Saturday, 05 Oct 2024

Armenia menegaskan pengadilan tinggi PBB mempunyai yurisdiksi untuk mengadili kasus yang menuduh Azerbaijan melakukan kebencian rasial

RisalahPos
16 Apr 2024 18:32
3 minutes reading

Den Haag, Belanda (AP) — Armenia pada Selasa bersikeras bahwa pengadilan tinggi Perserikatan Bangsa-Bangsa memiliki yurisdiksi untuk mengadili kasusnya yang menuduh Azerbaijan melanggar konvensi internasional yang bertujuan untuk menghapuskan diskriminasi rasial.

Pada sidang pendahuluan hari Senin, Azerbaijan mendesak Mahkamah Internasional untuk membatalkan keputusan tersebut kurangnya yurisdiksi itu kasus Armenia mengajukan gugatan pada tahun 2021 yang menuduh Azerbaijan melakukan “kebijakan kebencian terhadap Armenia yang disponsori negara” yang telah menyebabkan “diskriminasi sistemik, pembunuhan massal, penyiksaan, dan pelecehan lainnya.”

Sengketa hukum ini bermula dari ketegangan berkepanjangan yang meletus menjadi perang tahun 2020 di Nagorno-Karabakh yang menewaskan lebih dari 6.600 orang. Wilayah ini berada di dalam wilayah Azerbaijan, tetapi telah berada di bawah kendali pasukan etnis Armenia yang didukung oleh Armenia sejak berakhirnya perang separatis pada tahun 1994.

Azerbaijan berpendapat bahwa Armenia tidak dapat membawa perselisihan tersebut ke pengadilan karena kedua negara belum melakukan perundingan serius untuk menyelesaikan perbedaan mereka. Pengacara negara tersebut juga mengatakan kepada hakim bahwa sebagian besar tuduhan dalam kasus Armenia berada di luar cakupan Konvensi Penghapusan Segala Bentuk Diskriminasi Rasial.

Namun pemimpin tim hukum Armenia di pengadilan dunia, Yeghishe Kirakosyan, menolak kedua argumen tersebut, dan mengatakan kepada hakim bahwa “tidak ada satupun keberatan Azerbaijan yang dapat diterima bahkan jika diperiksa secara sepintas lalu.”

Pengacara lain dalam tim Armenia, Alison Macdonald, mengatakan kepada hakim bahwa semua tuduhan Armenia mengenai kekerasan yang dilakukan oleh warga Azerbaijan “setidaknya dapat dianggap sebagai diskriminasi rasial” berdasarkan konvensi tersebut.

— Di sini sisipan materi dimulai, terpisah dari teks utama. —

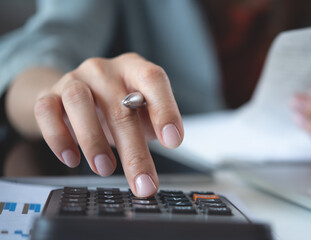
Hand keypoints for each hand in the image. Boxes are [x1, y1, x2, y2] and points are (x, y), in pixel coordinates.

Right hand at [34, 53, 183, 196]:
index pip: (153, 79)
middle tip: (143, 183)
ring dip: (93, 140)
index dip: (165, 109)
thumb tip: (163, 151)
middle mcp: (104, 70)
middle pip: (120, 107)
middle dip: (134, 151)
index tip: (173, 141)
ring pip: (79, 102)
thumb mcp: (140, 111)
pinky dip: (58, 137)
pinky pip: (47, 111)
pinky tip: (71, 159)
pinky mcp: (48, 94)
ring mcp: (74, 79)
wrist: (72, 95)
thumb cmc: (115, 106)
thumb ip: (153, 124)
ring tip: (106, 169)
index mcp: (134, 69)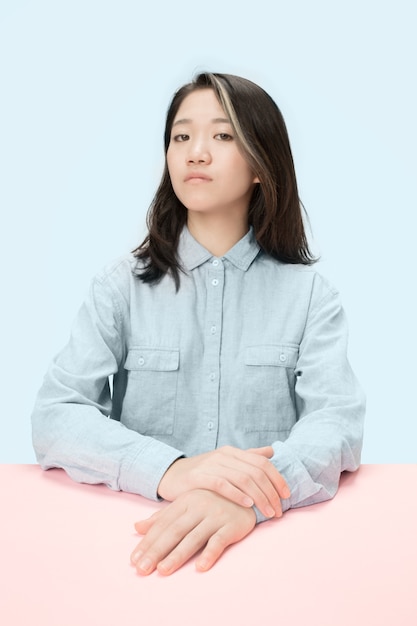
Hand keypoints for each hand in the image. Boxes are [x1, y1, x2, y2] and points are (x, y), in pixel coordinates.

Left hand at [131, 490, 256, 575]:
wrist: (248, 492)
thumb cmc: (212, 500)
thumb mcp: (186, 504)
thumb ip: (162, 516)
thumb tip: (137, 527)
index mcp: (185, 501)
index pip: (162, 524)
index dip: (148, 542)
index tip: (134, 560)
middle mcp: (198, 507)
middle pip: (174, 531)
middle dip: (156, 551)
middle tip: (142, 569)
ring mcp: (216, 515)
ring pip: (193, 537)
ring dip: (178, 555)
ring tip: (163, 570)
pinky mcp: (232, 525)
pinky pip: (219, 541)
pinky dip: (210, 554)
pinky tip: (200, 567)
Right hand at [157, 445, 289, 518]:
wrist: (172, 476)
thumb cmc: (203, 473)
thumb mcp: (226, 463)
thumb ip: (248, 457)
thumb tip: (271, 452)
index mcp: (233, 452)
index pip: (262, 462)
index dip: (277, 479)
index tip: (287, 496)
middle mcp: (224, 455)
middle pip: (256, 472)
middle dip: (271, 492)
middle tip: (278, 511)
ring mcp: (211, 465)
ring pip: (243, 478)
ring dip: (259, 497)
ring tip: (268, 512)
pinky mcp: (199, 477)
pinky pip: (222, 484)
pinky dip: (237, 494)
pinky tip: (248, 504)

“Memang benar, jika terbukti, sulit membayangkan pelanggaran yang lebih mencolok terhadap konvensi dan nilai-nilai yang dianutnya. Jadi Armenia dengan hormat menyatakan bahwa klaim ini dapat dan harus dilakukan sesuai dengan manfaatnya,” tambahnya.

Tidak ada tanggal yang ditetapkan bagi hakim untuk memutuskan yurisdiksi. Jika kasus ini terus berlanjut, kemungkinan akan memakan waktu bertahun-tahun untuk menyelesaikannya. Azerbaijan juga telah mengajukan kasus yang menuduh Armenia melanggar konvensi diskriminasi rasial yang sama. Sidang mengenai keberatan Armenia terhadap yurisdiksi pengadilan dalam kasus tersebut akan diadakan minggu depan.

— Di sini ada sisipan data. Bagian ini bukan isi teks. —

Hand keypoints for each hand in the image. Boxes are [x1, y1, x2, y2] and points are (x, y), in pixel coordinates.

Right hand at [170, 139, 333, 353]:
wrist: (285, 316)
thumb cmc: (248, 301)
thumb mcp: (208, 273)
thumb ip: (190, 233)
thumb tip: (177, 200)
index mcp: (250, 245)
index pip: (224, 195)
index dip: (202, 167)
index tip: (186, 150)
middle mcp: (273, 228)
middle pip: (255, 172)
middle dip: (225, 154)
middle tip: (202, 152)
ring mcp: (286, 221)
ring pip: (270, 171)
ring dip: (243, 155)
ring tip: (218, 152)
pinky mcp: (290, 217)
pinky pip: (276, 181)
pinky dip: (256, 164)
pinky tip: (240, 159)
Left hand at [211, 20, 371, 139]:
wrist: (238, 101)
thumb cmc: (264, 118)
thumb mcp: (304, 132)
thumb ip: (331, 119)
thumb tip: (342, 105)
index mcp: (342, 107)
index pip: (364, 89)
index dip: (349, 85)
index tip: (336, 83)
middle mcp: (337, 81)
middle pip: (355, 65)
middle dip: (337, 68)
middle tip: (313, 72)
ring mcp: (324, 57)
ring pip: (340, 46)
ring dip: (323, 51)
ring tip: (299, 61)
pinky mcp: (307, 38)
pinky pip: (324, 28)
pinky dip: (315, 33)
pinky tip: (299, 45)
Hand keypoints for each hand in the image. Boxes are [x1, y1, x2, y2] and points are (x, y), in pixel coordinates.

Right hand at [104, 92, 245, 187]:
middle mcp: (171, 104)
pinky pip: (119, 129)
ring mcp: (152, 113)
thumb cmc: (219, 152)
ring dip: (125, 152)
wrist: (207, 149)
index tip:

Konflik tahun 2020 berakhir dengan perjanjian gencatan senjata yang ditengahi Rusia yang memberikan Azerbaijan kendali atas sebagian Nagorno-Karabakh serta beberapa wilayah yang berdekatan.

Konflik kembali berkobar tahun lalu ketika Azerbaijan melancarkan serangan kilat kampanye militer di Nagorno-Karabakh yang mengakibatkan sebagian besar dari 120.000 penduduk di wilayah tersebut mengungsi.

Kirakosyan menyebut kampanye tersebut sebagai “serangan yang tidak beralasan, menewaskan ratusan orang dan memaksa lebih dari 100.000 etnis Armenia meninggalkan rumah leluhur mereka. Hingga hari ini, hampir 200 orang masih hilang dan keluarga mereka menderita tanpa mengetahui nasib orang yang mereka cintai.”

Pada bulan Desember, kedua belah pihak sepakat memulai negosiasi pada perjanjian damai. Namun, banyak penduduk di wilayah perbatasan Armenia menolak upaya demarkasi tersebut, dan menganggapnya sebagai tindakan Azerbaijan yang melanggar batas wilayah yang mereka anggap sebagai wilayah mereka.

Perdana Menteri Armenia bulan lalu mengatakan bahwa negara Kaukasus itu perlu segera menentukan perbatasannya dengan Azerbaijan untuk menghindari babak baru konflik pertempuran.